Now, these are four quintessential American-Christian-college guys. I feel like I know them, like I've talked to all of them... in youth groups, church lobbies, Campus Crusade gatherings, youth conferences, Christian concerts. Oh man. It's actually weirder than that. I feel like I was programmed to be able to find these guys in a crowd, to separate them from the herd, to stamp them with the possible-future-mate stamp that all Christian girls are given at birth. Clean cut, hyper masculine, endearingly naive (shallow), bashfully sensitive. Cracking jokes and dealing cliches like cards on the table.

But I'd love to know who said, "Finally, a Christian film that doesn't hold back." Because if these guys aren't holding back, then they've honest-to-God got NOTHING going on behind those beautiful, smiling faces.

Winding their way from London to Barcelona to Rome (by accidental way of Geneva) to Budapest--you get the idea--the guys prompt themselves with the staple topics of any college small group: sex, alcohol, identity, fasting, giving to people in need.
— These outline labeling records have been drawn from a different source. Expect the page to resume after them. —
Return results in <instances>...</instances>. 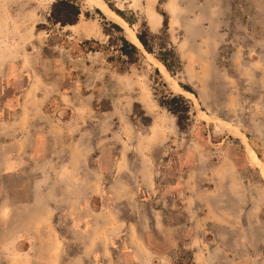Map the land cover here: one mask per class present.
I'll return each instance as SVG.
<instances>
[{
	"label": "rangeland",
	"instance_id": "rangeland-1",
	"mask_svg": "<svg viewBox=\"0 0 264 264\" xmlns=\"http://www.w3.org/2000/svg\"><path fill=\"white\" fill-rule=\"evenodd\" d=\"M108 1L135 36L154 16L158 34L166 13L182 68L171 74L141 48L129 62L123 27L92 0H81L73 28L48 23L52 0H0V74L43 75L54 122L93 138L88 205L101 225L91 233L107 249L106 258L9 261L254 264L264 254V1ZM9 91L0 90V106ZM169 92L190 103L184 131L159 104ZM115 216L125 223L117 233ZM26 244L36 255L41 242Z\"/></svg>",
	"mask_w": 264,
	"mask_h": 264
},
{
	"label": "crops",
	"instance_id": "crops-1",
	"mask_svg": "<svg viewBox=\"0 0 264 264\" xmlns=\"http://www.w3.org/2000/svg\"><path fill=\"white\" fill-rule=\"evenodd\" d=\"M154 22L152 30L161 17ZM20 80L22 85L12 84ZM0 90L11 93L0 106V264L31 255L106 258V241L91 233L101 225L88 205L94 191L93 138L87 130L54 122L45 110L54 89L43 75L4 71ZM114 222L120 232L125 223L117 216ZM113 232L108 231V242ZM32 241L41 242L36 255L26 244ZM69 246L75 251L63 252ZM254 264H264V254Z\"/></svg>",
	"mask_w": 264,
	"mask_h": 264
},
{
	"label": "trees",
	"instance_id": "trees-1",
	"mask_svg": "<svg viewBox=\"0 0 264 264\" xmlns=\"http://www.w3.org/2000/svg\"><path fill=\"white\" fill-rule=\"evenodd\" d=\"M81 0H52L50 5V11L47 16L48 23L52 25H59L64 27L66 25H73L79 21L81 14L80 7ZM108 6L114 10L119 16L125 19L126 22L132 23L123 13L112 6V4L106 0ZM162 29L160 34H155L145 26L143 30H140L136 34V38L141 43L143 49L150 54H153L156 59L164 66V68L171 74L179 71L182 68L181 60L167 40V24L168 17L166 13H162ZM164 35V36H161ZM136 39V41H137ZM120 45V53L124 54L129 62L137 61L141 57V50L136 43L130 41L126 36L122 35ZM97 43L94 39L86 41V43ZM137 45V46H136ZM158 72V71H157ZM191 91L190 89H187ZM193 92V91H191ZM159 104L164 106L170 111L174 117L179 130L184 131L187 129L186 120H188L190 114V103L182 95L169 92L167 96L159 99Z\"/></svg>",
	"mask_w": 264,
	"mask_h": 264
},
{
	"label": "bare ground",
	"instance_id": "bare-ground-1",
	"mask_svg": "<svg viewBox=\"0 0 264 264\" xmlns=\"http://www.w3.org/2000/svg\"><path fill=\"white\" fill-rule=\"evenodd\" d=\"M92 2L101 10V12L105 16H107V18L113 20L114 22H116L117 24H119L120 26L123 27V29H124V31L126 33V36H127V38L130 41L136 43L137 45L140 44L139 41H138V39L135 38L136 36L134 35V32L132 31V29L130 28V26H128L127 23L119 15H117L115 12H113L112 10H110L107 7L106 3L103 0H92ZM150 26L152 28H155L156 23L154 22V19H151ZM66 27L73 28V27H75V25H67ZM136 39H137V41H136ZM139 48H141V45L139 46Z\"/></svg>",
	"mask_w": 264,
	"mask_h": 264
},
{
	"label": "water",
	"instance_id": "water-1",
	"mask_svg": "<svg viewBox=\"0 0 264 264\" xmlns=\"http://www.w3.org/2000/svg\"><path fill=\"white\" fill-rule=\"evenodd\" d=\"M138 41H139V40H138ZM139 43H140V42H139ZM140 45H141V43H140ZM141 49L144 50L143 47H142V45H141Z\"/></svg>",
	"mask_w": 264,
	"mask_h": 264
}]
</instances>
At the high point, they actually do GIVE to people in need. At the low point, they happen upon a nude beach (with actual hot people on it!) and decide this is the way God is telling them what to discuss that week.

It's like God punched us in the face...

They can't read maps. They don't know how to ask a question that isn't loaded to the max. Yet I was mildly entertained. I'd guess that most people who spent their high school years grounded in church would find it nostalgic. Even the boys' personal moments, full of revelations about hypocricy and stumbling blocks, are sort of precious.
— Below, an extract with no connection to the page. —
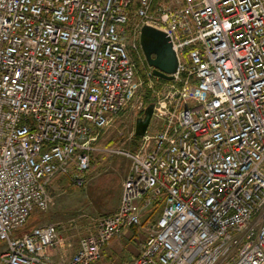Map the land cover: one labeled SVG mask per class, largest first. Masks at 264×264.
Returning a JSON list of instances; mask_svg holds the SVG:
<instances>
[{"label":"built area","instance_id":"obj_1","mask_svg":"<svg viewBox=\"0 0 264 264\" xmlns=\"http://www.w3.org/2000/svg\"><path fill=\"white\" fill-rule=\"evenodd\" d=\"M145 25L173 43L171 81L146 61ZM139 62L160 86L140 149L121 152L120 207L52 262L58 225L23 230L57 177L83 186L123 112L146 109ZM135 228L130 264H264V0H0L1 264H97Z\"/></svg>","mask_w":264,"mask_h":264},{"label":"rangeland","instance_id":"obj_2","mask_svg":"<svg viewBox=\"0 0 264 264\" xmlns=\"http://www.w3.org/2000/svg\"><path fill=\"white\" fill-rule=\"evenodd\" d=\"M139 63L138 74L142 81L139 101L147 108L154 101L151 98L152 102L147 104L146 96L150 90L157 91L160 85L151 87L153 85L148 82L147 70ZM144 111L138 105L128 108L101 134L83 186H76L65 176L57 177L50 186L52 205L44 212L36 211L23 232L39 225L56 224L65 250L74 255L80 239L92 228L89 217L109 215L120 207L123 184L131 167V160L121 152L140 149L142 138H135V128L137 119L144 116ZM144 238L145 232L140 228L115 238L105 248L97 264H130L139 254ZM3 248V242H0V254Z\"/></svg>","mask_w":264,"mask_h":264},{"label":"water","instance_id":"obj_3","mask_svg":"<svg viewBox=\"0 0 264 264\" xmlns=\"http://www.w3.org/2000/svg\"><path fill=\"white\" fill-rule=\"evenodd\" d=\"M140 44L148 65L153 68L155 76L165 80H173L178 70L179 60L170 37L162 30L145 25L141 30ZM154 104L144 111V116L136 121L135 135L144 137L149 129Z\"/></svg>","mask_w":264,"mask_h":264},{"label":"crops","instance_id":"obj_4","mask_svg":"<svg viewBox=\"0 0 264 264\" xmlns=\"http://www.w3.org/2000/svg\"><path fill=\"white\" fill-rule=\"evenodd\" d=\"M64 247L65 246H64L63 240H60V243L58 244V246L50 251V258L52 262L63 263V262L69 261L72 258L73 254L70 251L65 250Z\"/></svg>","mask_w":264,"mask_h":264},{"label":"trees","instance_id":"obj_5","mask_svg":"<svg viewBox=\"0 0 264 264\" xmlns=\"http://www.w3.org/2000/svg\"><path fill=\"white\" fill-rule=\"evenodd\" d=\"M128 34H130V32H129ZM151 98H152V97H151V93L149 92L148 95L146 96L147 104H150V103L152 102V99H151ZM135 138H136V139H140V138L137 137V136H135ZM163 200H164L163 198L160 200V202H159V204H158V205H159V206H158V209H162L161 206H162V204H163ZM33 215H34V214H33ZM33 215H32V217H33ZM31 220H32V218H30V221H31ZM30 221H29V222H30ZM29 222H28V224L26 225V228H27V226L29 225ZM26 228H25V229H26Z\"/></svg>","mask_w":264,"mask_h":264}]
</instances>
Oh, did you go watch Superbad with your friends? Shoot. Wait, you have a tough time abstaining from alcohol in college? Gosh. Awww... you had sex before marriage and you feel like that was disrespectful to your future wife? And to the girl you were with? And to yourself? And to JESUS? Bummer dude. Let's "Cross Talk" about that.
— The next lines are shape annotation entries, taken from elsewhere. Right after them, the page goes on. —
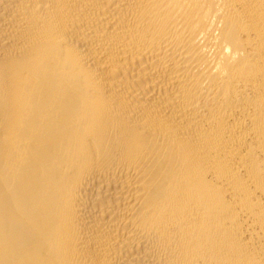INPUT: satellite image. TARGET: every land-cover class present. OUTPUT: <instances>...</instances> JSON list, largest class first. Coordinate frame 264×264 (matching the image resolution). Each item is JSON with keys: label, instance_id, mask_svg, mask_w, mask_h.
Here are the masks:
<instances>
[{"label": "bare ground", "instance_id": "bare-ground-1", "mask_svg": "<svg viewBox=\"0 0 264 264\" xmlns=\"http://www.w3.org/2000/svg\"><path fill=\"white\" fill-rule=\"evenodd\" d=\"M0 264H264V0H0Z\"/></svg>", "mask_w": 264, "mask_h": 264}]
</instances>
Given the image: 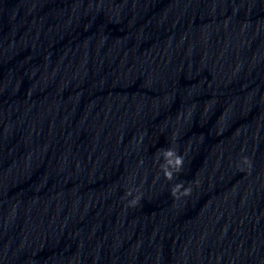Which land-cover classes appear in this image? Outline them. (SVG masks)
I'll return each mask as SVG.
<instances>
[{"label":"water","instance_id":"water-1","mask_svg":"<svg viewBox=\"0 0 264 264\" xmlns=\"http://www.w3.org/2000/svg\"><path fill=\"white\" fill-rule=\"evenodd\" d=\"M0 264H264V0L0 49Z\"/></svg>","mask_w":264,"mask_h":264},{"label":"clouds","instance_id":"clouds-1","mask_svg":"<svg viewBox=\"0 0 264 264\" xmlns=\"http://www.w3.org/2000/svg\"><path fill=\"white\" fill-rule=\"evenodd\" d=\"M160 151V150H158ZM163 156L165 158V163L160 166V170L163 172L164 178L167 181H172L176 174H179L184 167L185 163V156L178 152L177 148L175 147H168L163 149ZM244 163H249L247 158L244 159ZM185 182L181 181L175 183L170 188V195L173 199H180L181 197L190 196L192 193L191 186L185 187ZM183 189V191H181ZM131 191L127 193V195H131ZM141 199L140 195H136L131 201L130 206L135 207Z\"/></svg>","mask_w":264,"mask_h":264}]
</instances>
What I'm doing right now is a classic example of poor Christian etiquette. When listening to the struggles of a fellow Christian, don't poke fun. That's messed up. But it's tough not to feel a little superior when I'm listening to a guy tell the camera, "As Christian men in college, alcohol is idolized more than anything else in college." Shocking.

Maybe I'm not the target audience. There's seriously a scene, like Jackass Lite, where two of the guys take turns slapping each other as hard as they can. And two other guys set out to sabotage their friend's budding pen pal relationship. It's like the worst kind of reality TV... clean, respectful, and generally harmless.

"If you're truly a Christian, and you're trying to distinguish yourself in this world, life is gonna suck. And you're gonna get made fun of... but it'll be worth it."

While this does sound like a clip straight out of the hilarious parody video Shoot Christians Say , fortunately, or unfortunately (if anyone who isn't already a Christian sees this film and measures the whole flock of us by it), the frat boy in the ballcap, the one who admitted that he "peaked in high school," the one who cried as he closed out his recollections on the trip, is right. Sometimes it sucks. Sometimes you get made fun of. Sometimes real tragedies strike. But it will be worth it.

Or at least that's what Christians believe.